Your class will be called like this: MyCalendarThree cal = new MyCalendarThree();MyCalendarThree.book(start, end)

Example 1:

MyCalendarThree();
MyCalendarThree.book(10, 20); // returns 1
MyCalendarThree.book(50, 60); // returns 1
MyCalendarThree.book(10, 40); // returns 2
MyCalendarThree.book(5, 15); // returns 3
MyCalendarThree.book(5, 10); // returns 3
MyCalendarThree.book(25, 55); // returns 3
Explanation: 
The first two events can be booked and are disjoint, so the maximum K-booking is a 1-booking.
The third event [10, 40) intersects the first event, and the maximum K-booking is a 2-booking.
The remaining events cause the maximum K-booking to be only a 3-booking.
Note that the last event locally causes a 2-booking, but the answer is still 3 because
eg. [10, 20), [10, 40), and [5, 15) are still triple booked.

Note:

• The number of calls to MyCalendarThree.book per test case will be at most 400.
• In calls to MyCalendarThree.book(start, end), start and end are integers in the range [0, 10^9].

分析

与之前的 My Calendar 和  My Calendar II不同，这道题要求给出当前Calendar 中最大的重复次数。这道题如果不知道使用map的巧妙解法，写起来会相当费劲。使用map<int, int>来记录当前的时间段，只不过每次插入[start, end)时，map[start] ++, map[end] --，之后从小打到遍历key，计算value的和，value的和的最大值就代表了重复时间段的最多次数。

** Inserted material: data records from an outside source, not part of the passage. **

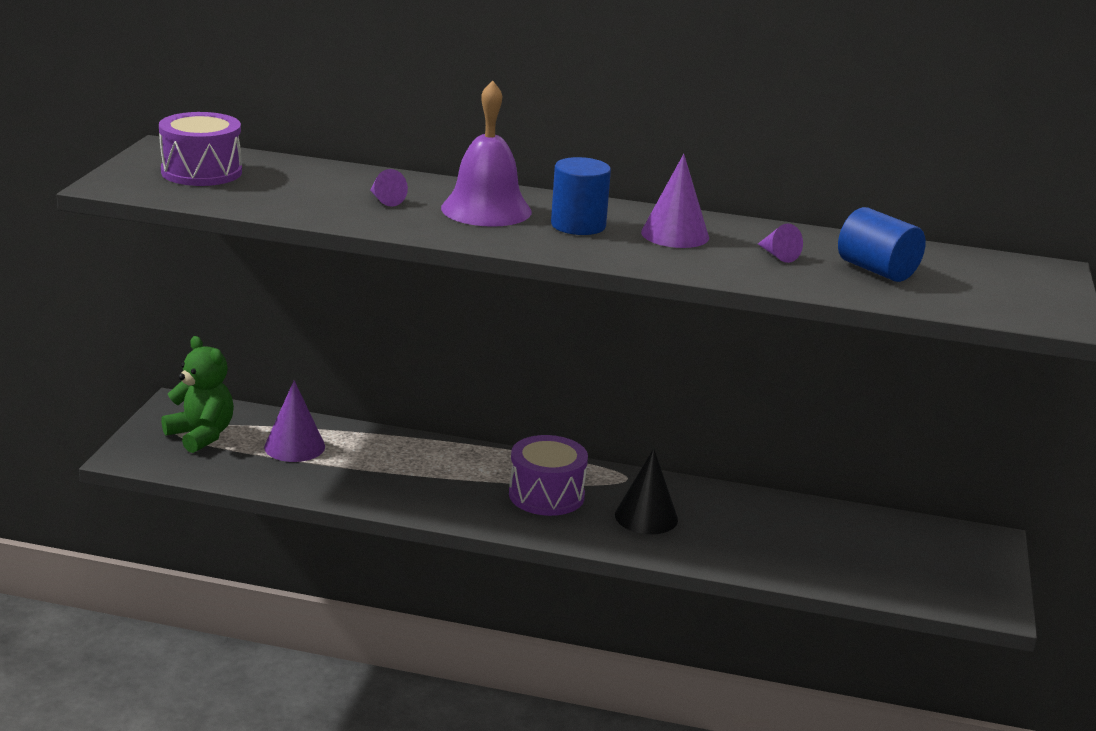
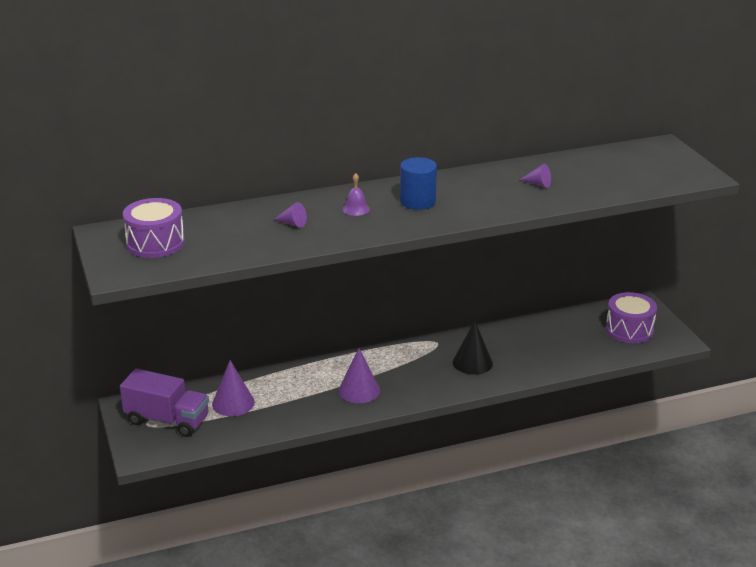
camera: 30 degrees left, 5 degrees up
(201, 435) = (167, 420): green teddy bear -> purple truck
(486, 209) = (356, 209): purple bell -> purple bell, size x0.45
(546, 495) = (408, 372): purple drum -> purple drum (629, 330)
(675, 235) = (473, 189): purple cone -> purple cone (359, 390)
(877, 270) = (593, 176): blue cylinder -> none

举例说明：[5, 15), [10, 20), [10, 18)

{5, 1}, {15, -1}

{5, 1}, {10, 1}, {15, -1}, {20, -1}

{5, 1}, {10, 2}, {15, -1}, {18, -1}, {20, -1}

那么计算出value的和最大值为3。

Code

class MyCalendarThree {
public:
    MyCalendarThree() {
        
    }
    
    int book(int start, int end) {
        if (m.find(start) == m.end())
            m[start] = 0;
        if (m.find(end) == m.end())
            m[end] = 0;
        
        m[start] ++;
        m[end] --;
        map<int, int>::iterator iter;
        int count = 0;
        int res = 0;
        for (iter = m.begin(); iter!= m.end(); iter ++)
        {
            count += iter->second;
            res = max(res, count);
        }
        return res;
    }
    
    map<int, int> m;
};

运行效率

Runtime: 144 ms, faster than 33.22% of C++ online submissions for My Calendar III.

Memory Usage: 25.1 MB, less than 72.05% of C++ online submissions for My Calendar III.